• GOALS
1. Retype the passage of the Halloween post between "Halloween 2007, H.o.p." and "of the night.", inclusive.
2. List every category the Halloween post is filed under.

--- TEXT SHOWN ---

October 31st, 2007 | by admin
Posted In: Art-Photos, Feature, General, Art, The Child Experiments
"This was the greatest Halloween!"

The Child Experiments – H.o.p. as mummy, Halloween, 2007

H.o.p. had wanted to be a Dalek. Faced, however, with the formidable challenge of making a Dalek costume, he eventually opted to be a mummy, which only required green, black and white make-up and some time spent tearing a sheet into bandages and then wrapping him up in them.

We returned to the old neighborhood (as we usually do) for Trick or Treat.

Halloween 2007, H.o.p. as mummy

These women were funny. “I’m laughing so hard my bandages are coming off,” H.o.p. said, and they were. But they managed to stay largely intact to the end of the night.

My primary concerns when wrapping were (1) doing the bandages in such a way that he could still use the bathroom easily and (2) allowing full freedom of movement and (3) ensuring none would come undone in such a way that they would pose a hazard when walking (didn’t want him tripping). Marty and I succeeded on all counts, but the result looked like a mummy with a bit of ninja and bedouin crossover. Still good enough that the photos don’t do the costume justice; the wrappings lose definition and blend together so they look like some kind of white garment.

No one confused H.o.p. with being anything but a mummy and he was bombarded with compliments by treaters and trick-or-treaters alike.

He can sure be a little hellion but damn is he sweet and considerate with other kids and one of the sweetest and politest trick-or-treaters you’ll ever meet in your life. “Trick-or-treat!” he says, then yes he does probe the candy for chocolate (if it’s held out for him to fish through) but takes no more candy than he is urged to do. The last thing on his mind is grabbing a handful and making a run for the next house. The special part of the event for him actually is the greeting and meeting. That’s what H.o.p. likes, he enjoys meeting the people. The candy is a nice aside. What he wants to do is meet you and have a pleasant exchange. Then he smiles and crows, “Thank you!” and wishes you, “Have a Happy Halloween!” half a dozen times before he makes it to the bottom of the stairs.

--- PROVIDED MATERIAL ---

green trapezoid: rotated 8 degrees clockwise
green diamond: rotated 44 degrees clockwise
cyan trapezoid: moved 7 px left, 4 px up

---

• SOLUTIONS BY TASK
1.
Halloween 2007, H.o.p. as mummy

These women were funny. “I’m laughing so hard my bandages are coming off,” H.o.p. said, and they were. But they managed to stay largely intact to the end of the night.

2.
Art-Photos
Feature
General
Art
The Child Experiments